*Text shown:*

::::

Sincerely, Eolake Stobblehouse
Eolake's previous note to me, which he mentioned above was:
There is an addition to the Piranha story: It suddenly occurred to me to check whether the Piranha-compressed image might *also* be scaled down by the browser. It turns out that it is. Now the question is, why would they want to show both images in a scaled-down version? The question is clear when you view the images in full resolution (Try saving both on the desktop and dragging them into separate browser windows. The Piranha image may open in Simple Text.): Seen that way, there is a *very* clear difference between the high-quality JPEG and the piranha-compressed image. I mean a big difference. So even though they are not, as I thought, of different resolution, they are of very different quality and cannot be compared as is. This test does not show how much of a technology Piranha actually does have, but it does show that the demonstration they give is pretty much useless.
After a bit of testing: The lowest setting I can get Photoshop to compress JPEGs in is Zero in "save for web" mode. With that setting I get an image that is about 60k. This is to be compared to the 220k of the high-quality JPEG piranha puts up as comparison image. It is clear that the Piranha compression does something else to the image, because the artifacts in the image are much different from the JPEG Photoshop makes. But not better. In fact I would give the edge to the 60k Photoshop image over the 36k Piranha image. But I would not use either, they both look horrible. In short, apparently you can compress images to smaller sizes than you can with Photoshop directly, but you cannot by any stretch of goodwill compare the quality to a high-quality JPEG six times larger in file size, or anywhere near it.
Eolake
Applelinks reader Mark Newhouse had also weighed in with these comments.

::::

*Stored items from a collection:*

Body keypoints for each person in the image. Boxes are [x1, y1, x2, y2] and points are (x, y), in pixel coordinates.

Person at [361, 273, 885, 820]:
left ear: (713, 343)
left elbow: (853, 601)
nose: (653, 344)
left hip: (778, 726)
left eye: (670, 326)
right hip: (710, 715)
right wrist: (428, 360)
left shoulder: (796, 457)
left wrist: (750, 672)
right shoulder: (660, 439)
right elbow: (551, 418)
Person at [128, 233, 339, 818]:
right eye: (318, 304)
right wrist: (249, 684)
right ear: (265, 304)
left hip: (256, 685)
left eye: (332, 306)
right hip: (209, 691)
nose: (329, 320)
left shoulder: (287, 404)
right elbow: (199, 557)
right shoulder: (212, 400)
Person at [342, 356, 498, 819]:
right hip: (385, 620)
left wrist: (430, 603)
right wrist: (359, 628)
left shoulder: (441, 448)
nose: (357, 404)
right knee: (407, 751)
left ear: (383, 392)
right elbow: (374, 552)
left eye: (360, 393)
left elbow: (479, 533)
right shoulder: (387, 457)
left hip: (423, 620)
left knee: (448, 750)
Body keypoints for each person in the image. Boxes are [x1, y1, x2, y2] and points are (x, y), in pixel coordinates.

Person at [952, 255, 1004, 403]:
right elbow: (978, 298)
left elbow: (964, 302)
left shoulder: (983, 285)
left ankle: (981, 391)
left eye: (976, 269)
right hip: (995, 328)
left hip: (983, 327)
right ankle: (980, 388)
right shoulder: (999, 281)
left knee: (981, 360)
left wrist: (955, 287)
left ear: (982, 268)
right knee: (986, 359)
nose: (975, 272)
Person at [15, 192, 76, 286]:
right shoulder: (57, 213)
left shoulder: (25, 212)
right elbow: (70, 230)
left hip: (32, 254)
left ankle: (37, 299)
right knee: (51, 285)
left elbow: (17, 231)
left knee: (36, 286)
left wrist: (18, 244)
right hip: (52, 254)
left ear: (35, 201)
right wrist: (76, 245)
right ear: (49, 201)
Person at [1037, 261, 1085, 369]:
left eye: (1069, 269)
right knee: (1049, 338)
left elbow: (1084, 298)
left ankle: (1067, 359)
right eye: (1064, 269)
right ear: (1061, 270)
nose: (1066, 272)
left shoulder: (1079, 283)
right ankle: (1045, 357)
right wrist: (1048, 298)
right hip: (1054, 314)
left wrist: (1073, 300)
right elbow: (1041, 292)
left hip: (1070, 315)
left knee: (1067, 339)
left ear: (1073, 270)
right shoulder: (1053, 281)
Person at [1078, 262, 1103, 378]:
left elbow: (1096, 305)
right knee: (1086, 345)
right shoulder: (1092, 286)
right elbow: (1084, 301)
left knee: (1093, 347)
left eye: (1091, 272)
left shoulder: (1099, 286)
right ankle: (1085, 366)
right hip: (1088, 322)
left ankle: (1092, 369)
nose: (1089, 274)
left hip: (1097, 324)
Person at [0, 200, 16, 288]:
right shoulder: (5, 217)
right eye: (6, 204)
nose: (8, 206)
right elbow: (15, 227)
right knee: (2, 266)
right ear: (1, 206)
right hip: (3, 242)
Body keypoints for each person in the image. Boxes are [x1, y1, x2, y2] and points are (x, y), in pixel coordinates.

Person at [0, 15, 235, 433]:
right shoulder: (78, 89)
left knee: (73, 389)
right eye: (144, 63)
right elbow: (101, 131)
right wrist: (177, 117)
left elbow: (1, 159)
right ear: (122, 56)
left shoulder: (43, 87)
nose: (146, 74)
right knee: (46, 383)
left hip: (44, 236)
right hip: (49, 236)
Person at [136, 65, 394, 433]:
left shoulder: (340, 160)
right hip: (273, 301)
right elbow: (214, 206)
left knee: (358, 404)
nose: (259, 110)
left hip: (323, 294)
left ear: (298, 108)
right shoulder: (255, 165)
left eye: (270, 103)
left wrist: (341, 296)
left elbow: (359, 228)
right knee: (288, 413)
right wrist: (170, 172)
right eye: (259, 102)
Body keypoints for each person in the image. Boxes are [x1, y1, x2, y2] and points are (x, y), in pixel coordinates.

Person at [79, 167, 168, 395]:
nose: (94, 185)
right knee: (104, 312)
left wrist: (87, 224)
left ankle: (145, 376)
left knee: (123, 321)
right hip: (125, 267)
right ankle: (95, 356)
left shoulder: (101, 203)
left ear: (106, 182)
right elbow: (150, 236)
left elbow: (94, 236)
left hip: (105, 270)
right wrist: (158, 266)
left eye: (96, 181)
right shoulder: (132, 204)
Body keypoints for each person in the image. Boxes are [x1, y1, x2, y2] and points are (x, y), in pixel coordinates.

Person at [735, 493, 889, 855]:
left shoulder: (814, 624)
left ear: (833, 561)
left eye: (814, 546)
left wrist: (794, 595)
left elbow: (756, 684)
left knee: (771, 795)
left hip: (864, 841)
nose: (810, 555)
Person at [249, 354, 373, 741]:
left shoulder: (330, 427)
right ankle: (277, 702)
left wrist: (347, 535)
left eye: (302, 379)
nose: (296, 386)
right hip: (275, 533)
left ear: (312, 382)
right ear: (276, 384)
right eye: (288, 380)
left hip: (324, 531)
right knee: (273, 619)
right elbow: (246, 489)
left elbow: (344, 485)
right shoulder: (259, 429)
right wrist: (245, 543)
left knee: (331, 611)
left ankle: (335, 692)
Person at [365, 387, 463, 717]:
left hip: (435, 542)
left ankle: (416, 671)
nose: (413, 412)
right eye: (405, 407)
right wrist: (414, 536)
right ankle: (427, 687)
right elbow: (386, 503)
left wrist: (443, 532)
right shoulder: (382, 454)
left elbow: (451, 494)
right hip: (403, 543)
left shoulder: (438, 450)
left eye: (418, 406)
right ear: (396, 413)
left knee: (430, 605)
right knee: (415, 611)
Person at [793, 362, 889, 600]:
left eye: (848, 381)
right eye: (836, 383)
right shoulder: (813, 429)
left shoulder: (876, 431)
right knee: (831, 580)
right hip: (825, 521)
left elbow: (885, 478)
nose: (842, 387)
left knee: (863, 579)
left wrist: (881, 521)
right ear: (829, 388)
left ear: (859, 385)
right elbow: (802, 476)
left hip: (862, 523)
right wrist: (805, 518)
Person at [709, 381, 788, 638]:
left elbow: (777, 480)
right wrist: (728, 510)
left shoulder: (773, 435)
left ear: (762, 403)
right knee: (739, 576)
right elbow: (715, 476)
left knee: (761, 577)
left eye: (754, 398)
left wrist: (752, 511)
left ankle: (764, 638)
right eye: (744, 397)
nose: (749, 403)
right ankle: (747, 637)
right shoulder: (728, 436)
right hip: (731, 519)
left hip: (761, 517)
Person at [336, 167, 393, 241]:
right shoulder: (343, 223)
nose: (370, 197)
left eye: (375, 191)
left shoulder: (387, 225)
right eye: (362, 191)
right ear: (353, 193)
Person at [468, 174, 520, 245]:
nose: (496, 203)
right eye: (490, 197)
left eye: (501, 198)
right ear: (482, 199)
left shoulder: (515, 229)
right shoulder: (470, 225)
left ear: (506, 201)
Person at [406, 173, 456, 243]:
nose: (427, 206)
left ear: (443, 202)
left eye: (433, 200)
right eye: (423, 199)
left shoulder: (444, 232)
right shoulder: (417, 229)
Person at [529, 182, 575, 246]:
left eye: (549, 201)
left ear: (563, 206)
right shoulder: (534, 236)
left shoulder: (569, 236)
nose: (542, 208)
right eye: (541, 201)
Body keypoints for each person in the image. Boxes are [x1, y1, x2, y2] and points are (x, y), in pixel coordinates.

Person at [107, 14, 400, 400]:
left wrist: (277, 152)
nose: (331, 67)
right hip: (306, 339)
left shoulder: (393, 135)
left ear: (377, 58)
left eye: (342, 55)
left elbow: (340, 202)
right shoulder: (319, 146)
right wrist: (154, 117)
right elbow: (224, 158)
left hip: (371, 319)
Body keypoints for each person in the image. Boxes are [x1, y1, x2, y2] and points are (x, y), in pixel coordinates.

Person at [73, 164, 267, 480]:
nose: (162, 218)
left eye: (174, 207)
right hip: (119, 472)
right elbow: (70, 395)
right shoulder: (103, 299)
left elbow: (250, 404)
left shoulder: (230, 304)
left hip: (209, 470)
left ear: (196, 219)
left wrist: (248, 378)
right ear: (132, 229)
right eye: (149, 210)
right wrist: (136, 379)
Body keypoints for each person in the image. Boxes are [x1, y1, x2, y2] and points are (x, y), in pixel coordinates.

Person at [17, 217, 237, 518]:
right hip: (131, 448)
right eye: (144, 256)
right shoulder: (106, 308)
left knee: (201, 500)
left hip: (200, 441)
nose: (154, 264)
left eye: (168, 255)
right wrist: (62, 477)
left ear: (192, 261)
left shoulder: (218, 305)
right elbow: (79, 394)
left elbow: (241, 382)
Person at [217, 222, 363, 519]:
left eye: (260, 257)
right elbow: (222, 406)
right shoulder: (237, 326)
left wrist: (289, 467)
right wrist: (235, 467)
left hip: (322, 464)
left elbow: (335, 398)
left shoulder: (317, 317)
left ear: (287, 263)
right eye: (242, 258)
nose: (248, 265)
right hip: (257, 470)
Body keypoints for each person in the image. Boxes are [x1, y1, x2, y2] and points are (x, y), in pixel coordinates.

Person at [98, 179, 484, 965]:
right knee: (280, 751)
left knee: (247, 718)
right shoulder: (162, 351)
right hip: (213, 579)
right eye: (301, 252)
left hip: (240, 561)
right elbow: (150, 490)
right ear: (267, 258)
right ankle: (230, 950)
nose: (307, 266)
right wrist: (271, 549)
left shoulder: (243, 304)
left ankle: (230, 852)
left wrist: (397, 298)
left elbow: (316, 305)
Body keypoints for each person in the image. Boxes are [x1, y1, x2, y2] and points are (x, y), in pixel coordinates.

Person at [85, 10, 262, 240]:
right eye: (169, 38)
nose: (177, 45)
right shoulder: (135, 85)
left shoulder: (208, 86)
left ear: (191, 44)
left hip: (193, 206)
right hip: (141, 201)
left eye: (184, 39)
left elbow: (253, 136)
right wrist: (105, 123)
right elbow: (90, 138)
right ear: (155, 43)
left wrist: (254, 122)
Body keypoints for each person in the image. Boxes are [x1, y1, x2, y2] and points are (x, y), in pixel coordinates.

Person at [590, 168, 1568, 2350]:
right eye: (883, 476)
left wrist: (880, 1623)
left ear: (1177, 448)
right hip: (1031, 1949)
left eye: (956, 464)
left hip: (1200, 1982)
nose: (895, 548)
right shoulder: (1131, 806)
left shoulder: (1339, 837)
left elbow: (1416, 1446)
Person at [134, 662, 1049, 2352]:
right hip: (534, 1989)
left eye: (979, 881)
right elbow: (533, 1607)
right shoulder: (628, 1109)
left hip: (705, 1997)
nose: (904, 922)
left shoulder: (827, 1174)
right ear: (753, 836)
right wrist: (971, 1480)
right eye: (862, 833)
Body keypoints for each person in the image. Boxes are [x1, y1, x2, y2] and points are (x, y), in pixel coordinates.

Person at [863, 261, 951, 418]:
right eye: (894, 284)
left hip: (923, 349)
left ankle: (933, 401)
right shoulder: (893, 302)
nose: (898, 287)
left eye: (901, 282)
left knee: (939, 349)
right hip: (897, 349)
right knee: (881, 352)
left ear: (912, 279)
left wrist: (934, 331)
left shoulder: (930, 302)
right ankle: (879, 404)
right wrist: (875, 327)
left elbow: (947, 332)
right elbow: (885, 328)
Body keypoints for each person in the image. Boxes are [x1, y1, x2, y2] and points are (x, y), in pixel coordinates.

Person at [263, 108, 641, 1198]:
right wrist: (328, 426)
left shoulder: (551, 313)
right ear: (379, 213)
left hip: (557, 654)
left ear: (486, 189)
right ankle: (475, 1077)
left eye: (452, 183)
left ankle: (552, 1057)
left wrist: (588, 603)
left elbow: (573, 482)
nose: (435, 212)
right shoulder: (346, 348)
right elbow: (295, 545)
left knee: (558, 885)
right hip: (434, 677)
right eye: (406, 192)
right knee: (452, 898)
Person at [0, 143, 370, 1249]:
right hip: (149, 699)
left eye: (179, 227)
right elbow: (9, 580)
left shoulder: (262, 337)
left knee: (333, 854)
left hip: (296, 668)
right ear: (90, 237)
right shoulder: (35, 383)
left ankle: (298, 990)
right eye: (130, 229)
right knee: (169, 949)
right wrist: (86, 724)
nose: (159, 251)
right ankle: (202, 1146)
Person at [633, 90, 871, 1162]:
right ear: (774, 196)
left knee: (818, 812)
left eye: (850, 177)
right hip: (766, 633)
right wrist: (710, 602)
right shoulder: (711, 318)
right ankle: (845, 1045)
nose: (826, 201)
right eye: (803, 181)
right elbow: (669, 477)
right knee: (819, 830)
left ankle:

::::

*Required work:*
1. List each distinct file size that appears in the note about Piranha compression.
2. Transcribe the note about Piranha compression, starting at "After a bit" and ending at "anywhere near it.".

*Exercise results:*
1. 60k, 220k, 36k

2.
After a bit of testing: The lowest setting I can get Photoshop to compress JPEGs in is Zero in "save for web" mode. With that setting I get an image that is about 60k. This is to be compared to the 220k of the high-quality JPEG piranha puts up as comparison image. It is clear that the Piranha compression does something else to the image, because the artifacts in the image are much different from the JPEG Photoshop makes. But not better. In fact I would give the edge to the 60k Photoshop image over the 36k Piranha image. But I would not use either, they both look horrible. In short, apparently you can compress images to smaller sizes than you can with Photoshop directly, but you cannot by any stretch of goodwill compare the quality to a high-quality JPEG six times larger in file size, or anywhere near it.